DOCUMENT SECTION >>
I went to my bookcase, opened it, and for no apparent reason pulled out a slim book of poems I hadn’t looked at in close to twenty years. The volume was called ‘Out of Danger’ by James Fenton, and opening its pages was like rediscovering an old friend. More than that, it was like rediscovering a part of myself and an influence that I had completely forgotten existed. The first page of the book was signed; I had bought it at a poetry reading by the poet himself. As I read, the words were not just familiar, though long unremembered; I could also hear James Fenton’s voice in my head, as he read them – the rhythm, the musicality, the pace. And as I read, I realised what an enormous influence he had had on my own poetry writing. Poems of my own from that time started to come into my mind, as his words, rhythms and rhyme schemes acted as a trigger and a reminder. All of a sudden it seemed strange that I could have forgotten that book and his poems so entirely, and along with it that part of myself that loved that poetry reading so much – but I guess it got lost in one of the several inventions and reinventions of myself that followed.

EXTRACTED ENTRIES >>
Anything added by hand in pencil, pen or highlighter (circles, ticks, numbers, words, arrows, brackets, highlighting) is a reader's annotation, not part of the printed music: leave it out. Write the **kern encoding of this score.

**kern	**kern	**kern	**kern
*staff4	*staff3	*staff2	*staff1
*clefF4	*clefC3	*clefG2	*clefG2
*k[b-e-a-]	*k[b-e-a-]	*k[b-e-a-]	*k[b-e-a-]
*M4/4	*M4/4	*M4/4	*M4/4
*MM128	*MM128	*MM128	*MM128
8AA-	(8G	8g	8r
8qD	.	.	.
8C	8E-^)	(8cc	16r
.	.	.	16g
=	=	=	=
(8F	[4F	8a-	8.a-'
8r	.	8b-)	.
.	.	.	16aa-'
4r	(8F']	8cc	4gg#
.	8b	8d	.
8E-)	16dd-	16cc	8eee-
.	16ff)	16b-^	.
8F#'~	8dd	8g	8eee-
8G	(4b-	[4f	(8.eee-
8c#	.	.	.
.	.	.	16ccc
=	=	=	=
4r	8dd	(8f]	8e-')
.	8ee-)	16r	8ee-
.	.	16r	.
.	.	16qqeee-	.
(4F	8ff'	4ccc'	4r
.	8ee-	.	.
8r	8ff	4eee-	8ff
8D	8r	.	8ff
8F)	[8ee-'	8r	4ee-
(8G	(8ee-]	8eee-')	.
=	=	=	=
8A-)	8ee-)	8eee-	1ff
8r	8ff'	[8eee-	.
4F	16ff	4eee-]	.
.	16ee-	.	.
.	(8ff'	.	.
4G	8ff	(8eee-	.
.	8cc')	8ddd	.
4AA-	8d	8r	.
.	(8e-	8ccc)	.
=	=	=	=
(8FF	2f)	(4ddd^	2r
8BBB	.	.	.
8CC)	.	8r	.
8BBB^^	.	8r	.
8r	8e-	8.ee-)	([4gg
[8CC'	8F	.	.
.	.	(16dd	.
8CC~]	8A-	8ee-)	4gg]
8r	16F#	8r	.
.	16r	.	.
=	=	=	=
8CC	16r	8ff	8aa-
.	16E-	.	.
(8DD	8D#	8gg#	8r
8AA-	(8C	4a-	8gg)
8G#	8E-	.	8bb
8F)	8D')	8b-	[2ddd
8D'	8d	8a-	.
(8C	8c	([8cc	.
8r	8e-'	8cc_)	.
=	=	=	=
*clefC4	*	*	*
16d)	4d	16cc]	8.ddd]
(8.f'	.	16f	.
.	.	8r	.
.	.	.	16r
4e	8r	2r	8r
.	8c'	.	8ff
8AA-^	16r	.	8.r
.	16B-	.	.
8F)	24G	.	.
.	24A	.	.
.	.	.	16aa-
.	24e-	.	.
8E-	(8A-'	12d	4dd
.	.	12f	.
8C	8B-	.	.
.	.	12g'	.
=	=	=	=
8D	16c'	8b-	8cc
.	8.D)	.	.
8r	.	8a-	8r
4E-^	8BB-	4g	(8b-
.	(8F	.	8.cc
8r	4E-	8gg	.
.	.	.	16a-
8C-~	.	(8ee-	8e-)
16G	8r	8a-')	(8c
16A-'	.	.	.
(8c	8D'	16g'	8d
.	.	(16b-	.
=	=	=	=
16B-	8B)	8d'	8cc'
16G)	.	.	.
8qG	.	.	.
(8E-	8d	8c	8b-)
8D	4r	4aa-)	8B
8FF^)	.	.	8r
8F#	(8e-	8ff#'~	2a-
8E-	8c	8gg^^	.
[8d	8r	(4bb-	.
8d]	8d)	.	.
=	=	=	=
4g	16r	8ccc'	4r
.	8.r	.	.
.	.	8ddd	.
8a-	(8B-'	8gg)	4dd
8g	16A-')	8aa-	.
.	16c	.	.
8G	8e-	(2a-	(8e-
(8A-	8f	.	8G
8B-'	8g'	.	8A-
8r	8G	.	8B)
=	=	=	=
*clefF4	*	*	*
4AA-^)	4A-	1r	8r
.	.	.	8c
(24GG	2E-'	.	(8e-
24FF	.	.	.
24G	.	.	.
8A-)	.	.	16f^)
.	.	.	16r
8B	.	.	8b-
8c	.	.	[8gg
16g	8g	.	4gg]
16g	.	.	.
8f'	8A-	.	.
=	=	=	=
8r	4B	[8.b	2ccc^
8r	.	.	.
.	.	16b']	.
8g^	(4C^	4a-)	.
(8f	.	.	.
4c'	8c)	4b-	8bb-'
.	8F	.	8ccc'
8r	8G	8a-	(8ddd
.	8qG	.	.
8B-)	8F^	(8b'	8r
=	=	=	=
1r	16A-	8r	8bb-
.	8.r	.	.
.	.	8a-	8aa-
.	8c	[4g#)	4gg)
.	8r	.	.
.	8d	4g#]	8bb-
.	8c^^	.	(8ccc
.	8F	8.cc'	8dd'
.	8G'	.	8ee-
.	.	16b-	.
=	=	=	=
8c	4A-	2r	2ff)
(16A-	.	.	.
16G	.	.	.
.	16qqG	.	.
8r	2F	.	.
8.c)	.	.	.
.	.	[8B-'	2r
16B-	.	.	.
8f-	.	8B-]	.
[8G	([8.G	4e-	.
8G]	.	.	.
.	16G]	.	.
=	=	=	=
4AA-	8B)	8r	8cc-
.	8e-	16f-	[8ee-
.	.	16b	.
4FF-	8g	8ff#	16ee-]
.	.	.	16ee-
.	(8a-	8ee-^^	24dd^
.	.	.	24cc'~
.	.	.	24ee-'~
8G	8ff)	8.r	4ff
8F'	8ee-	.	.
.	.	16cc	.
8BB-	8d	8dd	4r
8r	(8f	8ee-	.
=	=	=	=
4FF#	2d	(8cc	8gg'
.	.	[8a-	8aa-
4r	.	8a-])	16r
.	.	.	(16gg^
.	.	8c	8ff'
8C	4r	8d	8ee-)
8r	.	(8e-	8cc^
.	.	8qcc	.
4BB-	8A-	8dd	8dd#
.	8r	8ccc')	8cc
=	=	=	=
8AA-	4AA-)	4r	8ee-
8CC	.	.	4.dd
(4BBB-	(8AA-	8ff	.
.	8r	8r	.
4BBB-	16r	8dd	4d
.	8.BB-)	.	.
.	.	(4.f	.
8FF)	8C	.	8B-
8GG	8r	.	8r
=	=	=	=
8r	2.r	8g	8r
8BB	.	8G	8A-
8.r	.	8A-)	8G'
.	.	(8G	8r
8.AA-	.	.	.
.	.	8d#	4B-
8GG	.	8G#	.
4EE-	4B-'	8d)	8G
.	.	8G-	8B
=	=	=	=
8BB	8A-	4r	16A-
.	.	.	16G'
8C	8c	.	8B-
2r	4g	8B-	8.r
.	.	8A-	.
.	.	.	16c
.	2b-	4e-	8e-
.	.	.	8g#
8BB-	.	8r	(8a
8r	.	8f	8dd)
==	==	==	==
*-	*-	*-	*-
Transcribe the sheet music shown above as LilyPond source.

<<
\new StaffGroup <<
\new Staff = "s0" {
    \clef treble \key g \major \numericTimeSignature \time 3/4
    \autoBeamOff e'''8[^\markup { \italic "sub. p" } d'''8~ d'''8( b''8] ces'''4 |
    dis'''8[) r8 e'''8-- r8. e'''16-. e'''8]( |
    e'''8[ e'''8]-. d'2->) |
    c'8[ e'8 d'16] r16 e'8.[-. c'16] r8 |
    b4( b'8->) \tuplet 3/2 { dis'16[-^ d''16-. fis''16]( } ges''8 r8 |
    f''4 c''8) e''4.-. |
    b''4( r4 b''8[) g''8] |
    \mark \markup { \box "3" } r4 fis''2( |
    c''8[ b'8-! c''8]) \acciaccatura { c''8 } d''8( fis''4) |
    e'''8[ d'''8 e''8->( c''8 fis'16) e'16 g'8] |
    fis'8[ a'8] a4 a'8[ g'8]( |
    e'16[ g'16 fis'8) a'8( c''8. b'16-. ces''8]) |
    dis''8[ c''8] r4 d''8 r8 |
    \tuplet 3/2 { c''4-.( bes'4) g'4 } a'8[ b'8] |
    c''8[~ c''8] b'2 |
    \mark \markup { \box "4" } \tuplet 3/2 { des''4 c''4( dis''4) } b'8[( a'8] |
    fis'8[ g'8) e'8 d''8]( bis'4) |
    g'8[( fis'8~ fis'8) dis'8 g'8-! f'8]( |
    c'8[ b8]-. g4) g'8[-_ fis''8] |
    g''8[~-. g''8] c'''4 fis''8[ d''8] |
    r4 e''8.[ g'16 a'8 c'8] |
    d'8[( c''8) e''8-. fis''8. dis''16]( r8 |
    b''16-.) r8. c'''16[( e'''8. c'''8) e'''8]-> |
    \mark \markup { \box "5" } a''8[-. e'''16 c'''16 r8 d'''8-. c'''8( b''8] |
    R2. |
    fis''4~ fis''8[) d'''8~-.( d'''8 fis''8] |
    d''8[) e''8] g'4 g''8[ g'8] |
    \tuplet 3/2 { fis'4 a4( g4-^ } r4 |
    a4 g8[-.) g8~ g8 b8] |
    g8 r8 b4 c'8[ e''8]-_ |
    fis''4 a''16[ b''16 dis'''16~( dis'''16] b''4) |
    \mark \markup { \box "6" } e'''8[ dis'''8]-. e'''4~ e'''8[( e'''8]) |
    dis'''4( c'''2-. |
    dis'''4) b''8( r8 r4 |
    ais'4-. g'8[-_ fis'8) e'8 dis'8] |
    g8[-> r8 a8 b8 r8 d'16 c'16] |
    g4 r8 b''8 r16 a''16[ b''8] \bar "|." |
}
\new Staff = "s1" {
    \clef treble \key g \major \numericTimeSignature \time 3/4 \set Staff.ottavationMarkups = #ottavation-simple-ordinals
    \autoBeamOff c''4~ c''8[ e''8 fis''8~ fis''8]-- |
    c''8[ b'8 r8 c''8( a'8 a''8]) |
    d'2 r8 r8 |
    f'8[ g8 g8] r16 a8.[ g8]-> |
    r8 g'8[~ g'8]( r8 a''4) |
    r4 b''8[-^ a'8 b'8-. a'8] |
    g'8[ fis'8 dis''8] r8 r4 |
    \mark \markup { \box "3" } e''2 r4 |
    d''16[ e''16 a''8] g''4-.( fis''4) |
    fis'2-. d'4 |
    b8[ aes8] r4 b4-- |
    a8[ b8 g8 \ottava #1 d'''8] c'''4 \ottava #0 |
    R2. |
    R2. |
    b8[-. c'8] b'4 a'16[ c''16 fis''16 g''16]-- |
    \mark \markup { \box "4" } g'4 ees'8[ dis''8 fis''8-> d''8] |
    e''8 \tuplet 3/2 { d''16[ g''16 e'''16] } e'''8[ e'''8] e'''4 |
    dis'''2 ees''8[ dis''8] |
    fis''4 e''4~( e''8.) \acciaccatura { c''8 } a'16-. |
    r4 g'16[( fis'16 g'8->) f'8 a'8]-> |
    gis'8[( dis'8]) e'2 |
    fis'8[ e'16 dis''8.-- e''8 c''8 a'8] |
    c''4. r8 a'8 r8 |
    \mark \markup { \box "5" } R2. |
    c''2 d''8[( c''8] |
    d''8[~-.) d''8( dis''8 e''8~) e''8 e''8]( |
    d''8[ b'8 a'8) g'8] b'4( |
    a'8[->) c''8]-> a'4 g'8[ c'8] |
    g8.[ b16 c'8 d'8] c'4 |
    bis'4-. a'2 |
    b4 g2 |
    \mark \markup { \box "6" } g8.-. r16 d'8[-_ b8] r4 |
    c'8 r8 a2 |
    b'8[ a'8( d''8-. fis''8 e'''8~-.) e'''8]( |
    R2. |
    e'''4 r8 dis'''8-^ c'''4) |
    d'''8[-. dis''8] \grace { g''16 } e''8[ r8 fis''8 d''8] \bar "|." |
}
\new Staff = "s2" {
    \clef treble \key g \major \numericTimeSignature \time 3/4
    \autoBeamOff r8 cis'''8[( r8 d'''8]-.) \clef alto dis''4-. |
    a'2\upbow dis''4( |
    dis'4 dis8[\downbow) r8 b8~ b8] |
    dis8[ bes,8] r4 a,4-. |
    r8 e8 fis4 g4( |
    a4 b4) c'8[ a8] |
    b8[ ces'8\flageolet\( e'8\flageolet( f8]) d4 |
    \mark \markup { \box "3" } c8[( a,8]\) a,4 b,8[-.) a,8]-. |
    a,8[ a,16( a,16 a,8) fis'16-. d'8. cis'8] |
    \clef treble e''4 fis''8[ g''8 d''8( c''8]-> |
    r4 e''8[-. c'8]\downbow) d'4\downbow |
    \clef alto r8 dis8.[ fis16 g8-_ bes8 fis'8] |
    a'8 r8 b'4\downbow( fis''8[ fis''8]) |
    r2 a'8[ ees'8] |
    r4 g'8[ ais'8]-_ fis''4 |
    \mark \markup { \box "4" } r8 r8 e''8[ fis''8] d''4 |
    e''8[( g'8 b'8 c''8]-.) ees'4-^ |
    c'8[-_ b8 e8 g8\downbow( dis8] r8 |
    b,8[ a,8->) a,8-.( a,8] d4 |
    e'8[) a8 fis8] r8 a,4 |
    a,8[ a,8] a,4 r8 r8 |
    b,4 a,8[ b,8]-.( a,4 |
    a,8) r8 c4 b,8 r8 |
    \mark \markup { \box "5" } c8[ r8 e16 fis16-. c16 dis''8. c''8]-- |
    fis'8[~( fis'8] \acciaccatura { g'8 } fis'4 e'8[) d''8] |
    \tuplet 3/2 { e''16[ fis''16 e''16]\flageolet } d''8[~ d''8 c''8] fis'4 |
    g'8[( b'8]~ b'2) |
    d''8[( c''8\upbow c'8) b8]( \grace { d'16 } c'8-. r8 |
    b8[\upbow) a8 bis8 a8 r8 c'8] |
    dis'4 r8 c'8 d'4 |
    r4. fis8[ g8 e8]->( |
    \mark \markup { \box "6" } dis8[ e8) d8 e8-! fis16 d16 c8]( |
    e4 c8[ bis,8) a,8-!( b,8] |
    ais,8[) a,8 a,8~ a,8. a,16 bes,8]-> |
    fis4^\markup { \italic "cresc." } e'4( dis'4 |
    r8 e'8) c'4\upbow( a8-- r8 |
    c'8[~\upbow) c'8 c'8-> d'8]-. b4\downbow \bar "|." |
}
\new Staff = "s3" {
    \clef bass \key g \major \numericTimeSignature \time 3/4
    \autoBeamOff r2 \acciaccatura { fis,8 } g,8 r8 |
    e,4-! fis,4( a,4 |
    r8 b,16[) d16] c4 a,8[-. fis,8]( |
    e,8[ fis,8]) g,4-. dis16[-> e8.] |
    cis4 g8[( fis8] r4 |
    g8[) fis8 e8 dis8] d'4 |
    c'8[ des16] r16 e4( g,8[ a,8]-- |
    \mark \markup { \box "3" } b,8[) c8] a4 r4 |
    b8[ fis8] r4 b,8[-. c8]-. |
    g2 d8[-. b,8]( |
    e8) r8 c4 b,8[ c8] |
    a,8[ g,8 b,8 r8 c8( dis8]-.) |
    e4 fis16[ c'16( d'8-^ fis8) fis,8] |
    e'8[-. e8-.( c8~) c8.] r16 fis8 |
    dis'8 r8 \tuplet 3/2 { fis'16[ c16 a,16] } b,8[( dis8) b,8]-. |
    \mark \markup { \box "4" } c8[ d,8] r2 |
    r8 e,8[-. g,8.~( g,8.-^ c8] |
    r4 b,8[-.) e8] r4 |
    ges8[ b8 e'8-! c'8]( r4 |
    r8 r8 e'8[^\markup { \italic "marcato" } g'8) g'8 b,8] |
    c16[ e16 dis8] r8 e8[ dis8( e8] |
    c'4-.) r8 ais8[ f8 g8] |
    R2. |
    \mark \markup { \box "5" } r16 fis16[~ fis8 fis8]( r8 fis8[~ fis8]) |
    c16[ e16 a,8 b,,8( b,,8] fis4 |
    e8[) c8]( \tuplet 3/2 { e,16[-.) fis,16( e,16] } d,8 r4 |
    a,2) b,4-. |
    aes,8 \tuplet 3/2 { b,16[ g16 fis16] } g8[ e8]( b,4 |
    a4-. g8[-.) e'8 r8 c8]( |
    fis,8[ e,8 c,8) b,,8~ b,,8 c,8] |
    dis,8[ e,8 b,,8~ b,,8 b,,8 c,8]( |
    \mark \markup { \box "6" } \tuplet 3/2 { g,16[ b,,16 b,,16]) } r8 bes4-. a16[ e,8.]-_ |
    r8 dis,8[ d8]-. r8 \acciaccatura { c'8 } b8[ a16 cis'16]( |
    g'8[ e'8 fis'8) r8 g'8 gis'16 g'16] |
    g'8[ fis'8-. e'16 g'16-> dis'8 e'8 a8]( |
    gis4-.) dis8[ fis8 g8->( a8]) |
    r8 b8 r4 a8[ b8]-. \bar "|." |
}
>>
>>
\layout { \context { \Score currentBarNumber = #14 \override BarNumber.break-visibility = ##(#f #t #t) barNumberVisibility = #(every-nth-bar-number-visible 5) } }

WHAT THIS TASK INVOLVES >>
Reproduce the full passage above about rediscovering James Fenton's book of poems, word for word and with no changes.

TASK RESPONSE >>
I went to my bookcase, opened it, and for no apparent reason pulled out a slim book of poems I hadn’t looked at in close to twenty years. The volume was called ‘Out of Danger’ by James Fenton, and opening its pages was like rediscovering an old friend. More than that, it was like rediscovering a part of myself and an influence that I had completely forgotten existed. The first page of the book was signed; I had bought it at a poetry reading by the poet himself. As I read, the words were not just familiar, though long unremembered; I could also hear James Fenton’s voice in my head, as he read them – the rhythm, the musicality, the pace. And as I read, I realised what an enormous influence he had had on my own poetry writing. Poems of my own from that time started to come into my mind, as his words, rhythms and rhyme schemes acted as a trigger and a reminder. All of a sudden it seemed strange that I could have forgotten that book and his poems so entirely, and along with it that part of myself that loved that poetry reading so much – but I guess it got lost in one of the several inventions and reinventions of myself that followed.